Several of her other novels sold around 100,000 copies. Her Mañana digo basta ("Tomorrow I'll Say, Enough!") was likewise hailed as a compelling feminist argument following its 1968 publication; El mundo que yo vi ("The World I Saw," 1969) was a well-received account of her extensive travels through Europe and Asia; and her Los pasajeros del jardín ("Wanderers in the Garden"), a sentimental account of her marriage with Marcelo Dupont, earned her a National Literary Prize in 1972. Her continued success led to a 1975 film adaptation of her novel "Crystal Jubilee," for which she wrote the screenplay. Continuing to write as a means of exposing deep-seated national problems, she published an indictment of Argentina's cumbersome and often corrupt judicial system in Será justicia ("There Will Be Justice," a protocol closing phrase found in all legal briefs in Argentina). Published in 1976, this work coincided with the advent of Argentina's brutal last dictatorship and was the last of Bullrich's acclaimed works. She thereafter limited herself to less controversial novels (without abandoning her feminist points of view) and her memoirs, published in 1980.

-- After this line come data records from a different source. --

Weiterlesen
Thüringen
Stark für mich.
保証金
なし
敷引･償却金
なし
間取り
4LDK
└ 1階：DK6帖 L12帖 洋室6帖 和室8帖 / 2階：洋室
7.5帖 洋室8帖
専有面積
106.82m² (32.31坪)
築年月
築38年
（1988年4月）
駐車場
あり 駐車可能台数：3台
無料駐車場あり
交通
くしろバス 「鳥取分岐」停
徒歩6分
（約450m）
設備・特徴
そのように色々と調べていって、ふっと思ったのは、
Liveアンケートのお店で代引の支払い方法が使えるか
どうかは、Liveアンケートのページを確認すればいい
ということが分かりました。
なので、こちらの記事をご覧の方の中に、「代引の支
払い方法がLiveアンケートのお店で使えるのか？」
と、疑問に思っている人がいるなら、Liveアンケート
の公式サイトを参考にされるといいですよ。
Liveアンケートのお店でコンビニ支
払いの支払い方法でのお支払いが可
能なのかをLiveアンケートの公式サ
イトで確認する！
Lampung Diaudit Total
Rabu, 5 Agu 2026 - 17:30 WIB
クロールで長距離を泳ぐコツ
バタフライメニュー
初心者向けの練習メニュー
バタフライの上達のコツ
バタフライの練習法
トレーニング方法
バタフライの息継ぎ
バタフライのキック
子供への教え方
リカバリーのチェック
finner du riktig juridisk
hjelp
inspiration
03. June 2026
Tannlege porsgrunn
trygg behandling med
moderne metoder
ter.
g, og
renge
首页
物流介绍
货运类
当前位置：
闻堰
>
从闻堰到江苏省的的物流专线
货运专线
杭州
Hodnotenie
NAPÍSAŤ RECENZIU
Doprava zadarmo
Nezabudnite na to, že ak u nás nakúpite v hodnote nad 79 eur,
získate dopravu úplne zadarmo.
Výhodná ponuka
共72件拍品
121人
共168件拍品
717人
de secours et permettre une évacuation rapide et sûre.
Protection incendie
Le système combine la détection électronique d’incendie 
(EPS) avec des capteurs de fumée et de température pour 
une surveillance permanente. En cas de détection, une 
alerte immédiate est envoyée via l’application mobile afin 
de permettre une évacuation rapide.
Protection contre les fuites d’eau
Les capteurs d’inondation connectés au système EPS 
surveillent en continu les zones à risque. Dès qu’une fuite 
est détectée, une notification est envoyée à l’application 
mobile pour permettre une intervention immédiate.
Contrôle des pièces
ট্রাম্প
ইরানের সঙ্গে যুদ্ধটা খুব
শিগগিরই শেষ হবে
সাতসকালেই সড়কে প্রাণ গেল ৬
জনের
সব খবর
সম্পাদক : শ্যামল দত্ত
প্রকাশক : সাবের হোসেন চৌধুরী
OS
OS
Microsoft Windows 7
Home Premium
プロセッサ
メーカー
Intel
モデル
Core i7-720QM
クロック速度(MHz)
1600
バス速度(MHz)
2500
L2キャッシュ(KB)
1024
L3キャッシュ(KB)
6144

Bullrich translated Les filles de joie for the screen, as well as Argentine editions of works by Simone de Beauvoir, Beatrix Beck, Graham Greene, Louis Jouvet, and George Sand (about whom she also wrote a biography in 1946). She contributed to an acclaimed 1984 documentary, Eva Perón: quien quiera oír que oiga ("Listen if You Want"); while not a Peronist, Bullrich's commentary highlighted the late first lady's significance to the role of women in Argentina. Remaining close to her friend and former collaborator, Jorge Luis Borges, Bullrich visited him shortly before his death in Geneva in 1986, and published her last work, La bicicleta, that year. A commentary on the country's recent financial crisis, "the bicycle" is also a slang term in Argentina analogous to "robbing Peter to pay Paul." A long-time smoker, she developed lung cancer and soon herself relocated to Geneva, seeking specialized medical care; Bullrich died there in 1990. She was buried in the Jardín de Paz cemetery in Pilar, Buenos Aires.

==Bibliography==
- Cócaro, Nicolás. Silvina Bullrich. Ediciones Culturales Argentinas, 1979.
- Frouman-Smith, Erica. Spanish American Women Writers: Silvina Bullrich. Marting, Diane (editor). Greenwood Publishing Group, 1990.